The biggest problem here is Jennifer Lopez as Charlie, the impossibly sweet young girl-of-all-trades at the center of the story. Rewind your memory to 1998's "Out of Sight" and remember that Lopez is capable of nuanced, sexy, smart work. But these days, with her current string of glazed-over, forgettable good-girl roles ("Maid in Manhattan," "The Wedding Planner," "Shall We Dance?"), she's become almost completely blank on screen.
She looks exquisite ("You always look so clean and shiny," Fonda tells her, and it's not particularly funny, because it's true) and floats through the movie, girlishly cooing her lines and stroking her hair extensions, never really connecting to the other actors or to the camera.
So, Charlie's a very, very nice girl who walks dogs and passes trays and does various odd jobs (which, presumably, pay for the extensions, the chic outfits and the gorgeous apartment) and has bad luck with men.One day, while she's busy being nice to a barista, she meets Kevin (Michael Vartan, in perfectly calibrated stubble), a cute doctor. They date, they fall in love and, just as the audience is ready for a nap, they go to meet his mother.

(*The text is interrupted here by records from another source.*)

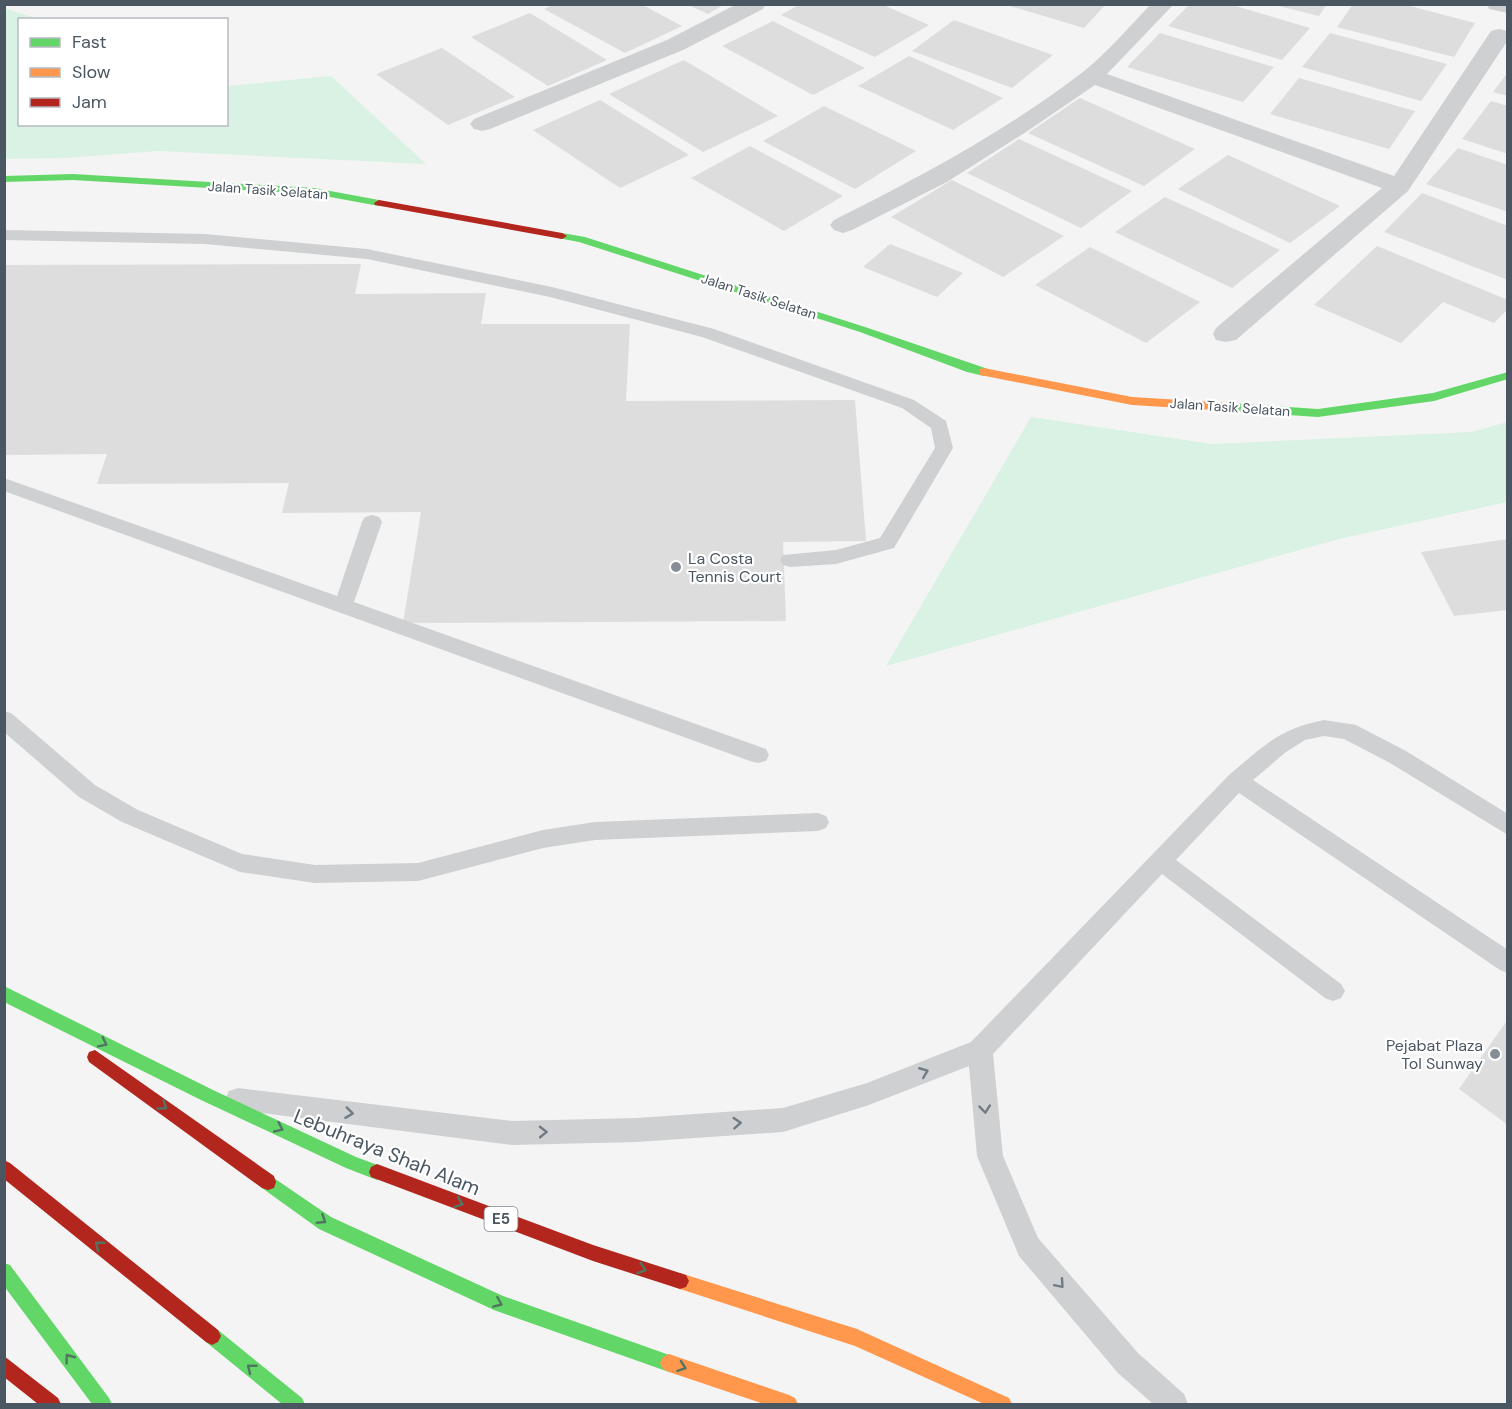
<svg xmlns="http://www.w3.org/2000/svg" width="1512" height="1409" viewBox="0 0 1512 1409" font-family="'DM Sans',sans-serif">
	<style>
		.green { fill: #d9f2e3 }
		.building { fill: #ddddde }
		.lines { fill: none; stroke-linecap: round; stroke-linejoin: round }
		.lane { fill: #ced0d2; fill-rule: evenodd }
		.street { fill: #ced0d2; fill-rule: evenodd }
		.fast { fill: #63d668; fill-rule: evenodd }
		.slow { fill: #ff974d; fill-rule: evenodd }
		.jam { fill: #b3261e; fill-rule: evenodd }
		.oneway { stroke: #507663 }
		.oneway2 { stroke: #727b83 }
		.poi-dot { fill: #868d94; stroke: #fff; stroke-width: 2 }
		.labels { text-anchor: middle; dominant-baseline: central; stroke-width: 4.5; stroke-linejoin: round; paint-order: stroke }
		.far-street-label { font-size: 14px; fill: #4a5661; stroke: #fff }
		.shield { fill: #fff; stroke: #808990; stroke-width: 1.5 }
		.shield-label { font-size: 15px; font-weight: bold; fill: #4a5661 }
		.poi-label { font-size: 16px; fill: #4a5661; stroke: #fff; text-anchor: start }
		.near-street-label { font-size: 20px; fill: #4a5661; stroke: #fff }
	</style>
	<rect width="100%" height="100%" fill="#f4f4f4"/>
	<!-- green -->
	<path class="green" d="M 4,8 L 39,19 L 20,20 L 20,124 L 226,124 L 227,86 L 331,76 L 426,164 L 158,151 L 66,158 L 5,159 Z
		M 1031,417 L 1212,444 L 1472,432 L 1507,422 L 1507,502 L 1339,539 L 886,666 Z"/>
	<!-- building -->
	<path class="building" d="M 555,4 L 641,4 L 682,26 L 625,53 L 544,9 Z
		M 686,4 L 725,4 L 708,14 Z
		M 800,4 L 881,4 L 929,25 L 875,57 L 781,15 Z
		M 1003,4 L 1106,4 L 1084,28 Z
		M 1190,4 L 1229,4 L 1310,28 L 1282,60 L 1168,26 Z
		M 1271,4 L 1327,4 L 1319,16 Z
		M 1353,4 L 1402,4 L 1475,23 L 1454,57 L 1337,27 Z
		M 530,13 L 607,60 L 548,86 L 471,37 Z
		M 954,20 L 1053,55 L 1012,88 L 912,51 Z
		M 773,21 L 865,68 L 813,95 L 722,46 Z
		M 1160,33 L 1274,67 L 1243,102 L 1127,67 Z
		M 1330,33 L 1447,64 L 1421,101 L 1302,67 Z
		M 442,48 L 515,97 L 448,125 L 376,74 Z
		M 909,56 L 1003,98 L 953,130 L 858,86 Z
		M 684,60 L 778,116 L 703,152 L 609,94 Z
		M 1508,72 L 1508,96 L 1493,92 Z
		M 1299,78 L 1415,111 L 1389,149 L 1270,114 Z
		M 1080,98 L 1195,149 L 1144,186 L 1028,133 Z
		M 600,100 L 689,155 L 620,188 L 533,130 Z
		M 1491,101 L 1508,106 L 1508,154 L 1462,139 Z
		M 824,106 L 916,151 L 855,189 L 763,141 Z
		M 1019,139 L 1132,191 L 1081,228 L 967,173 Z
		M 750,146 L 843,196 L 784,231 L 691,178 Z
		M 1458,148 L 1508,165 L 1508,212 L 1426,184 Z
		M 1228,155 L 1340,206 L 1290,243 L 1178,189 Z
		M 952,180 L 1064,236 L 1003,277 L 891,217 Z
		M 1422,193 L 1508,226 L 1508,280 L 1384,232 Z
		M 1165,197 L 1280,250 L 1232,288 L 1115,232 Z
		M 890,244 L 963,273 L 937,297 L 863,267 Z
		M 1377,246 L 1508,300 L 1508,309 L 1494,323 L 1443,302 L 1401,343 L 1314,305 Z
		M 1090,247 L 1200,302 L 1146,343 L 1035,285 Z
		M 361,264 L 355,294 L 486,293 L 481,324 L 630,324 L 626,401 L 855,400 L 866,541 L 783,542 L 786,621 L 403,623 L 421,512 L 282,513 L 289,483 L 97,484 L 107,454 L 4,455 L 4,265 Z
		M 1508,539 L 1508,610 L 1454,616 L 1421,552 Z
		M 1508,1019 L 1508,1125 L 1459,1089 Z"/>
	<g class="lines">
		<!-- lane -->
		<path class="lane" d="M 4,230 L 205,234 L 367,249 L 552,287 L 714,329 L 914,400 L 946,421 L 953,448 L 894,548 L 836,564 L 790,567 L 783,565 L 780,560 L 783,555 L 836,550 L 880,538 L 935,448 L 931,428 L 902,408 L 702,337 L 550,297 L 367,259 L 205,244 L 4,240 Z
			M 4,478 L 337,596 L 362,522 L 365,517 L 372,515 L 379,517 L 382,522 L 354,602 L 766,749 L 769,755 L 766,761 L 758,763 L 750,761 L 4,491 Z
			M 4,711 L 11,713 L 95,785 L 138,810 L 242,854 L 315,865 L 418,863 L 543,830 L 595,822 L 818,813 L 826,816 L 829,822 L 826,828 L 818,831 L 595,840 L 543,848 L 418,881 L 315,883 L 240,872 L 122,822 L 79,797 L 4,732 Z
			M 1324,720 L 1356,725 L 1406,751 L 1508,814 L 1508,835 L 1390,763 L 1344,739 L 1324,736 L 1305,740 L 1286,752 L 1253,780 L 1508,950 L 1508,973 L 1500,970 L 1239,793 L 1176,860 L 1341,984 L 1345,991 L 1341,998 L 1333,1001 L 1325,998 L 1162,874 L 993,1054 L 1003,1156 L 1038,1238 L 1138,1353 L 1184,1394 L 1188,1404 L 1153,1404 L 1118,1373 L 1019,1256 L 977,1156 L 969,1066 L 869,1105 L 783,1132 L 637,1142 L 512,1145 L 238,1110 L 229,1107 L 225,1099 L 229,1091 L 238,1088 L 512,1121 L 637,1118 L 783,1108 L 867,1083 L 971,1042 L 1229,775 C 1264,746 1278,729 1324,720 Z"/>
		<!-- street -->
		<path class="street" d="M 737,4 L 765,4 L 763,9 L 683,50 L 490,129 L 482,131 L 474,129 L 470,124 L 474,119 L 667,40 Z
			M 1151,4 L 1174,4 L 1107,74 L 1394,176 L 1491,31 L 1499,29 L 1507,31 L 1508,40 L 1408,191 L 1236,340 L 1226,342 L 1216,340 L 1213,334 L 1216,328 L 1382,188 L 1095,85 L 1026,132 L 947,182 L 852,230 L 843,233 L 834,230 L 830,225 L 834,220 C 920,177 1006,131 1083,72 C 1107,53 1129,27 1151,4 Z
			M 1487,4 L 1508,4 L 1508,13 L 1489,9 Z"/>
		<!-- fast -->
		<path class="fast" d="M 73,174 L 314,188 L 379,200 L 384,203 L 379,206 L 314,194 L 73,180 L 4,182 L 4,176 Z
			M 562,233 L 585,237 L 868,328 L 988,369 L 990,372 L 984,376 L 967,372 L 860,332 L 579,242 L 558,238 L 558,234 Z
			M 1508,372 L 1508,379 L 1434,401 L 1318,417 L 1231,411 L 1225,407 L 1231,403 L 1318,409 L 1433,393 Z
			M 4,986 L 213,1090 L 356,1157 L 383,1167 L 385,1172 L 383,1177 L 377,1180 L 346,1168 L 201,1100 L 8,1004 L 4,1001 Z
			M 268,1174 L 331,1217 L 503,1296 L 675,1357 L 678,1363 L 675,1369 L 669,1372 L 494,1310 L 319,1229 L 262,1188 L 260,1182 L 262,1176 Z
			M 4,1263 L 10,1265 L 109,1398 L 112,1404 L 92,1404 L 4,1286 Z
			M 212,1327 L 218,1330 L 302,1398 L 305,1404 L 282,1404 L 206,1342 L 203,1336 L 206,1330 Z"/>
		<!-- slow -->
		<path class="slow" d="M 984,368 L 1132,397 L 1231,403 L 1237,407 L 1231,411 L 1132,405 L 980,375 L 980,369 Z
			M 680,1273 L 857,1329 L 1009,1398 L 1012,1404 L 984,1404 L 855,1346 L 680,1289 L 674,1287 L 671,1281 L 674,1275 Z
			M 669,1354 L 789,1395 L 795,1398 L 798,1404 L 764,1404 L 669,1372 L 663,1369 L 660,1363 L 663,1357 Z"/>
		<!-- jam -->
		<path class="jam" d="M 379,200 L 562,233 L 567,236 L 562,239 L 375,205 L 374,203 Z
			M 95,1050 L 274,1176 L 276,1182 L 274,1188 L 268,1190 L 262,1188 L 89,1062 L 87,1057 L 89,1052 Z
			M 4,1160 L 10,1163 L 218,1330 L 221,1336 L 218,1342 L 212,1345 L 206,1342 L 4,1179 Z
			M 377,1164 L 593,1245 L 680,1273 L 686,1275 L 689,1281 L 686,1287 L 680,1289 L 593,1261 L 371,1177 L 369,1172 L 371,1167 Z
			M 4,1356 L 58,1398 L 61,1404 L 38,1404 L 4,1377 Z"/>
	</g>
	<!-- one-way arrows -->
	<defs><path id="oneway-chevron" d="M-2-3.5L2.5 0L-2 3.5" fill="none" stroke-width="1.6" stroke-linecap="round" stroke-linejoin="round" transform="scale(1.5)"/></defs>
	<g class="oneway">
		<use href="#oneway-chevron" transform="translate(103 1043) rotate(26)"/>
		<use href="#oneway-chevron" transform="translate(163 1106) rotate(36)"/>
		<use href="#oneway-chevron" transform="translate(279 1128) rotate(25)"/>
		<use href="#oneway-chevron" transform="translate(459 1203) rotate(21)"/>
		<use href="#oneway-chevron" transform="translate(322 1220) rotate(33)"/>
		<use href="#oneway-chevron" transform="translate(99 1245) rotate(-141)"/>
		<use href="#oneway-chevron" transform="translate(642 1269) rotate(18)"/>
		<use href="#oneway-chevron" transform="translate(498 1303) rotate(23)"/>
		<use href="#oneway-chevron" transform="translate(69 1358) rotate(-127)"/>
		<use href="#oneway-chevron" transform="translate(682 1367) rotate(19)"/>
		<use href="#oneway-chevron" transform="translate(251 1368) rotate(-141)"/>
	</g>
	<g class="oneway2">
		<use href="#oneway-chevron" transform="translate(924 1072) rotate(-22)"/>
		<use href="#oneway-chevron" transform="translate(985 1109) rotate(84)"/>
		<use href="#oneway-chevron" transform="translate(349 1113) rotate(7)"/>
		<use href="#oneway-chevron" transform="translate(737 1123) rotate(-4)"/>
		<use href="#oneway-chevron" transform="translate(543 1132) rotate(-1)"/>
		<use href="#oneway-chevron" transform="translate(1060 1284) rotate(49)"/>
	</g>
	<!-- markers -->
	<g class="poi-dot">
		<circle cx="676" cy="567" r="6"/>
		<circle cx="1495" cy="1054" r="6"/>
	</g>
	<g class="labels">
		<!-- far-street labels -->
		<g class="far-street-label">
			<text transform="translate(268 190) rotate(4)">Jalan Tasik Selatan</text>
			<text transform="translate(759 296) rotate(18)">Jalan Tasik Selatan</text>
			<text transform="translate(1230 407) rotate(4)">Jalan Tasik Selatan</text>
		</g>
		<!-- shield labels -->
		<rect class="shield" x="484.5" y="1207" width="33" height="24" rx="4.5"/>
		<g class="shield-label">
			<text x="501" y="1219">E5</text>
		</g>
		<!-- poi labels -->
		<g class="poi-label">
			<text x="688" y="558">La Costa<tspan x="688" dy="18">Tennis Court</tspan></text>
			<text x="1483" y="1045" text-anchor="end">Pejabat Plaza<tspan x="1483" dy="18">Tol Sunway</tspan></text>
		</g>
		<!-- near-street labels -->
		<g class="near-street-label">
			<text transform="translate(387 1152) rotate(22)">Lebuhraya Shah Alam</text>
		</g>
	</g>
	<!-- border -->
	<rect width="1512" height="1409" fill="none" stroke="#4a5661" stroke-width="12"/>
	<!-- legend -->
	<rect x="18" y="18" width="210" height="108" fill="#ffffff" stroke="#b7bbc0" stroke-width="1.5"/>
	<rect x="30" y="38" width="30" height="9" fill="#63d668" stroke="#b7bbc0" stroke-width="1.5"/>
	<text x="72" y="48" font-size="18" fill="#4a5661">Fast</text>
	<rect x="30" y="68" width="30" height="9" fill="#ff974d" stroke="#b7bbc0" stroke-width="1.5"/>
	<text x="72" y="78" font-size="18" fill="#4a5661">Slow</text>
	<rect x="30" y="98" width="30" height="9" fill="#b3261e" stroke="#b7bbc0" stroke-width="1.5"/>
	<text x="72" y="108" font-size="18" fill="#4a5661">Jam</text>
</svg>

Viola (Fonda) is a wealthy, Oprah-ish talk-show host who has just lost her job and who thinks that Charlie isn't good enough for her son. Things deteriorate quickly, and soon the women are cartoonishly shrieking, hissing and playing nefarious tricks on each other; a pair of well-dressed harpies.
Unfortunately, almost none of this is funny. Lopez isn't funny; she's too carefully controlled. Vartan isn't funny, and the movie's not especially interested in him anyway — he just exists as a reason for the two women to cross paths.
Fonda is occasionally funny, rising above the material with grande-dame attitude and a touch of brittle rage, which might more effectively have been aimed at whoever saddled her with this script. Wanda Sykes, as Viola's long-suffering assistant, and Elaine Stritch provide a few laughs, but their scenes — particularly Stritch's — are brief.
Director Robert Luketic, who showed a gift for perky comedy with "Legally Blonde," is out of his depth here; perhaps the combined diva power of Lopez and Fonda was too much for him, or perhaps he and screenwriter Anya Kochoff are simply uninterested in making a movie that isn't nice. (It's never made clear exactly why Viola hates Charlie so much — that would be, apparently, too mean — and the movie's conclusion is so sweet as to completely defy logic.)
For its premise, "Monster-in-Law" needs a much darker comic sensibility and a more fearless approach.
Watch this movie for the outfits, the interior decoration and for Fonda, and think of what might have been.